A Streetcar Named Desire drives readers to read

Nina Cipriani, Editor in Chief

Must read alert: the play that halts traffic

Although the book is unfamiliar to some, it should be known by all. The play “A Streetcar Named Desire” by Tennessee Williams, based in 1947, discusses the controversial topics of poverty and racism during the time.

Blanche DuBois, the main character and protagonist—a schoolteacher from Laurel, Mississippi—visits her sister, Stella Kowalski, at her New Orleans apartment. Although Blanche has fallen out of contact with Stella, she intends to stay at Stella’s apartment for an unspecified but likely lengthy period of time, given the large number of things she has brought with her. Blanche tells Stella that she lost Belle Reve, their ancestral home, following the death of all their remaining relatives. She also tells Stella that she is on a leave of absence from her teaching position because of her bad nerves.

Although Blanche seems to not even have enough money to afford a hotel room, she is still complaining about the cramped quarters of the Kowalski’s apartment. Stella’s husband, Stanley, almost instantaneously dislikes Blanche because of her social condescension. Stanley immediately doesn’t trust Blanche and accuses her of cheating Stella out of her share of family inheritance. Blanche gets under Stanley’s skin, especially when Blanche grows affectionate to Stanley’s close friend Mitch, creating conflict between all three characters.
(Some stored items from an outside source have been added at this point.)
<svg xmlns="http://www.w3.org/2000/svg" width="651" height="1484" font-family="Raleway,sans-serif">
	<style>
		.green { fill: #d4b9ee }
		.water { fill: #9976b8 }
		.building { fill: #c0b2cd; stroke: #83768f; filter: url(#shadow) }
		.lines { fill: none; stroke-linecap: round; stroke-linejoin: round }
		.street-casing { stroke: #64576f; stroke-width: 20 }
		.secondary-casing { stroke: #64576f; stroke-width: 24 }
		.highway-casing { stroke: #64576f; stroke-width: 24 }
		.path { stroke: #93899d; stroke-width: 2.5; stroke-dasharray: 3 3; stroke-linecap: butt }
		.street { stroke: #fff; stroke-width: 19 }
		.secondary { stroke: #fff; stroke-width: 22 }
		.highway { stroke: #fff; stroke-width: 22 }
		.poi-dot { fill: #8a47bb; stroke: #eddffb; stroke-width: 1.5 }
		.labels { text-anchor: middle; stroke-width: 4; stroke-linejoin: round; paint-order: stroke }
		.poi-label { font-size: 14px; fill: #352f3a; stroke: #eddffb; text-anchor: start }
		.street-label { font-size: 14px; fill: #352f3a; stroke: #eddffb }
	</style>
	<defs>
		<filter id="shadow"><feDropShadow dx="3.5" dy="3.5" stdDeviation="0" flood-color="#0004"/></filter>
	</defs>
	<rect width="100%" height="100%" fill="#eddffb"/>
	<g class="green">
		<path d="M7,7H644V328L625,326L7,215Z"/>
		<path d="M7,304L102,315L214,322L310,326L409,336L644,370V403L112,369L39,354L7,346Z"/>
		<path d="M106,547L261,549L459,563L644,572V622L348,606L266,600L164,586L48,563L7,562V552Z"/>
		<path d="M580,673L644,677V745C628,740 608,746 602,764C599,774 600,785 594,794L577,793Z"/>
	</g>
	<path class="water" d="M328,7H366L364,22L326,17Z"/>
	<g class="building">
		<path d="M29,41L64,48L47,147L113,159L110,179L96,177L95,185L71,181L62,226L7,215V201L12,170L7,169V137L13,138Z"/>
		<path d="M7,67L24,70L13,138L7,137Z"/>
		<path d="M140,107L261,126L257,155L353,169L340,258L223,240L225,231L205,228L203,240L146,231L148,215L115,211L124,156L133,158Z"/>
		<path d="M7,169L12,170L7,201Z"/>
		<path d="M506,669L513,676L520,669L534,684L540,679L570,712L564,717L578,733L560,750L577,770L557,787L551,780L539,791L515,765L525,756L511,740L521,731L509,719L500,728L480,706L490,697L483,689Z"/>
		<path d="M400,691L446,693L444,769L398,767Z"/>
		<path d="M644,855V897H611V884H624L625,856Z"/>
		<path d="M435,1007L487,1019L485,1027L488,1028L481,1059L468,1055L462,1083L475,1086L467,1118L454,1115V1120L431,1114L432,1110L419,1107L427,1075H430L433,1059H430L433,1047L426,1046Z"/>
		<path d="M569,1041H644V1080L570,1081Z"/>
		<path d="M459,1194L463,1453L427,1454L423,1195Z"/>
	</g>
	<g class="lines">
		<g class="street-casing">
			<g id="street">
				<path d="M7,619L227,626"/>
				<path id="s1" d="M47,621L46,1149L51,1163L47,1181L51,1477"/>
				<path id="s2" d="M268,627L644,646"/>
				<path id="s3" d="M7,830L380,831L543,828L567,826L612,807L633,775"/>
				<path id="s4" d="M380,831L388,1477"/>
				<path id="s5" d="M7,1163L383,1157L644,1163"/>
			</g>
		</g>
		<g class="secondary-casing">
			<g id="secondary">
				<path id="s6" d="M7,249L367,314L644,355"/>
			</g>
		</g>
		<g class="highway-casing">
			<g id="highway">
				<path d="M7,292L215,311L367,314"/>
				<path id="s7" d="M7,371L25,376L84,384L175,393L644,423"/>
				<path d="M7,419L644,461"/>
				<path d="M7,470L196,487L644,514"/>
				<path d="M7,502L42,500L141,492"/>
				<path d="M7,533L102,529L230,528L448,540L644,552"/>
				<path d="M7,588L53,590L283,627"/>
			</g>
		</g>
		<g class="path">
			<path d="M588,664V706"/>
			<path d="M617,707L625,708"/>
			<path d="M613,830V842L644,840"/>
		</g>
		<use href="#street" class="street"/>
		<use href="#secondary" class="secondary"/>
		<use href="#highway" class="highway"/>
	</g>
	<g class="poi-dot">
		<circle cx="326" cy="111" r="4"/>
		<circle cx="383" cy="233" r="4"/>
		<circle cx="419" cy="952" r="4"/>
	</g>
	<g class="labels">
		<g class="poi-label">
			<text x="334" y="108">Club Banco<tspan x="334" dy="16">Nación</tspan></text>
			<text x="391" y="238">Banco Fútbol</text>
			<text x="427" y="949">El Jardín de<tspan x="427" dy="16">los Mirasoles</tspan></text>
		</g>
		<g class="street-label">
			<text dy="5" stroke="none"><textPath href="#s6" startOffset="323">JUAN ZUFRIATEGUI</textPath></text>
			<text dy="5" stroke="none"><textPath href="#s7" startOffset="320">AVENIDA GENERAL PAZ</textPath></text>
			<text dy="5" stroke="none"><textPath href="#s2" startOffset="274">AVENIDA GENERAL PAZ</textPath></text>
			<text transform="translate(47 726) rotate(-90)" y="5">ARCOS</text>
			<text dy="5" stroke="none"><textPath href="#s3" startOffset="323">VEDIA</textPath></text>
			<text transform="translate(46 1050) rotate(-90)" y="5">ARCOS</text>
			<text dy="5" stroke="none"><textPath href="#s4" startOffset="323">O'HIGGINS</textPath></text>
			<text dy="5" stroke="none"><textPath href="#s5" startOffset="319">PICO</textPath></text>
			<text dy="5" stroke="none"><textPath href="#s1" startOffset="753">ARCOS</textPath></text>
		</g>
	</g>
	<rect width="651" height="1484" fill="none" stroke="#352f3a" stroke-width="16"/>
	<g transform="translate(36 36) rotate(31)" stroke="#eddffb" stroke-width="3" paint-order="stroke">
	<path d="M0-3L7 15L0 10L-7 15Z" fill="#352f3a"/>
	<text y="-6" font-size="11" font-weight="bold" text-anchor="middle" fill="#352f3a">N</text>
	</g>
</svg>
Because this book is a play and not just a novel, it is easier to read when listening to an audiobook along with it. This makes it easier to understand not only the plot line but also to understand what the author of the play was going for with his stage directions.

The play is filled with action and drama to grab and keep the reader’s attention throughout the book. Williams does a great job developing the characters throughout the book so not only are they relatable, but they are also intriguing to read about.

This book would be great to read in Readers Workshop but also just in one’s freetime. It is an easy read and easy to follow, and it keeps the readers on the edge of their seats.